**GIVEN TEXT:**
To get a list of possible parameters run

./sirius config -h
nirshahaf commented 3 years ago

Hi,

I tried the suggested options ('FILTER' or 'SCORE') - but both resulted in the same wrong tree (V4.6.1 CLI, V4.8.2 GUI):

image

...it also seems that 'FILTER' is not yet implemented (?) I also noticed the 'QTOF isotopes' present - but selecting it did not change the results...

nirshahaf commented 3 years ago

BTW, is there an option to specify 'config' parameters in a persistent manner, e.g., by editing the /.sirius-4.x/custom.config file?

mfleisch commented 3 years ago

BTW, is there an option to specify 'config' parameters in a persistent manner, e.g., by editing the /.sirius-4.x/custom.config file?

Yes, you should be able to achieve exactly this by using the custom.config file.

chrispook commented 2 years ago

Hello, I am trying out SIRIUS on my DIA data as an alternative to MS-FINDER, which can be very slow (weeks) with thousands of features. Can you clarify what you mean below by "tuning" SIRIUS on DIA data?

Second problem: Isotope peaks in MS/MS can look very different. To be honest, I have never seen so clean isotope peaks as in your example above. Usually, their intensities are totally disturbed and "strange". This is because the isotope intensity in MS/MS depends totally on the instrument and the isolation window setting. It is really hard to find some general setup or scoring for isotopes that work for all kind of instruments and isolation windows. In DIA, of course, you have perfect isotopes. But so far we had rather bad experiences with DIA methods: they produce WAY less fragments than the DDA and a lot of chimeric peaks from isobar compounds. Thus, I would not recommend to use SIRIUS on DIA, without tuning it on DIA beforehand. Which kind of instrument/setup did you used for the measurement above?

**ASSIGNMENT:** Extract everything from "I tried the" down to "change the results..." in the SIRIUS forum thread, copying it word for word.

**Excerpts from a dataset:**
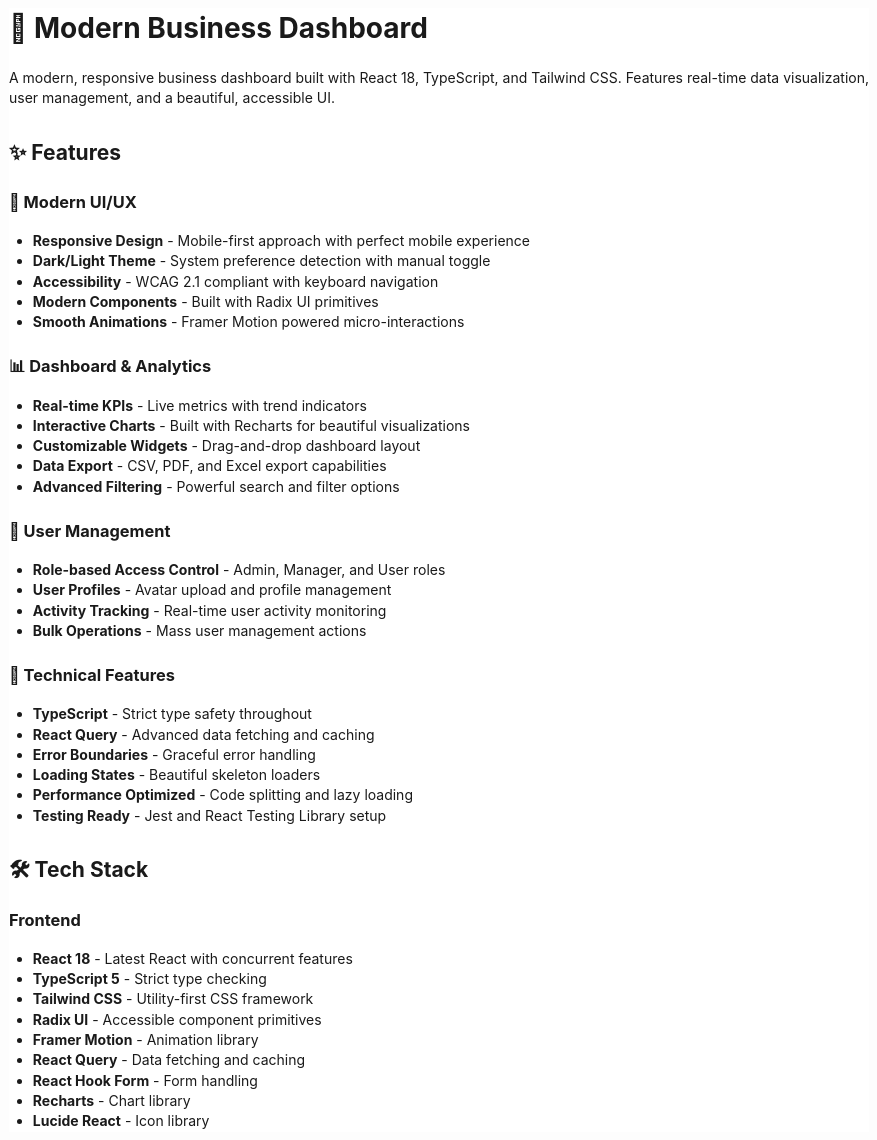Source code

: # 🚀 Modern Business Dashboard

A modern, responsive business dashboard built with React 18, TypeScript, and
Tailwind CSS. Features real-time data visualization, user management, and a
beautiful, accessible UI.

## ✨ Features

### 🎨 Modern UI/UX

- **Responsive Design** - Mobile-first approach with perfect mobile experience
- **Dark/Light Theme** - System preference detection with manual toggle
- **Accessibility** - WCAG 2.1 compliant with keyboard navigation
- **Modern Components** - Built with Radix UI primitives
- **Smooth Animations** - Framer Motion powered micro-interactions

### 📊 Dashboard & Analytics

- **Real-time KPIs** - Live metrics with trend indicators
- **Interactive Charts** - Built with Recharts for beautiful visualizations
- **Customizable Widgets** - Drag-and-drop dashboard layout
- **Data Export** - CSV, PDF, and Excel export capabilities
- **Advanced Filtering** - Powerful search and filter options

### 👥 User Management

- **Role-based Access Control** - Admin, Manager, and User roles
- **User Profiles** - Avatar upload and profile management
- **Activity Tracking** - Real-time user activity monitoring
- **Bulk Operations** - Mass user management actions

### 🔧 Technical Features

- **TypeScript** - Strict type safety throughout
- **React Query** - Advanced data fetching and caching
- **Error Boundaries** - Graceful error handling
- **Loading States** - Beautiful skeleton loaders
- **Performance Optimized** - Code splitting and lazy loading
- **Testing Ready** - Jest and React Testing Library setup

## 🛠️ Tech Stack

### Frontend

- **React 18** - Latest React with concurrent features
- **TypeScript 5** - Strict type checking
- **Tailwind CSS** - Utility-first CSS framework
- **Radix UI** - Accessible component primitives
- **Framer Motion** - Animation library
- **React Query** - Data fetching and caching
- **React Hook Form** - Form handling
- **Recharts** - Chart library
- **Lucide React** - Icon library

**SOLUTION TO THIS EXERCISE:**
I tried the suggested options ('FILTER' or 'SCORE') - but both resulted in the same wrong tree (V4.6.1 CLI, V4.8.2 GUI):

image

...it also seems that 'FILTER' is not yet implemented (?) I also noticed the 'QTOF isotopes' present - but selecting it did not change the results...